Exercise:
Look through the entries for the string "bubble" and copy every line where it shows up.

Dataset entries:

________________________________________

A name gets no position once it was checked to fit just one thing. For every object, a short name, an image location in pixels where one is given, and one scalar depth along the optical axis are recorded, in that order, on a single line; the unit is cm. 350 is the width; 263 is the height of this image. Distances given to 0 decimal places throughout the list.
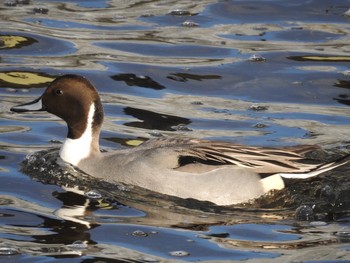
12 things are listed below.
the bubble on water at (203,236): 1487
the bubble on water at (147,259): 1402
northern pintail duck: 1700
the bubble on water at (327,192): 1712
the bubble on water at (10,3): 2827
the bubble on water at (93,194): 1695
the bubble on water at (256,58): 2469
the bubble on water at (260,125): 2053
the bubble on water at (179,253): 1421
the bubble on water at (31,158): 1828
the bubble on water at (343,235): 1472
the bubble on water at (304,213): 1602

________________________________________

Written answer:
the bubble on water at (203,236): 1487
the bubble on water at (147,259): 1402
the bubble on water at (327,192): 1712
the bubble on water at (10,3): 2827
the bubble on water at (93,194): 1695
the bubble on water at (256,58): 2469
the bubble on water at (260,125): 2053
the bubble on water at (179,253): 1421
the bubble on water at (31,158): 1828
the bubble on water at (343,235): 1472
the bubble on water at (304,213): 1602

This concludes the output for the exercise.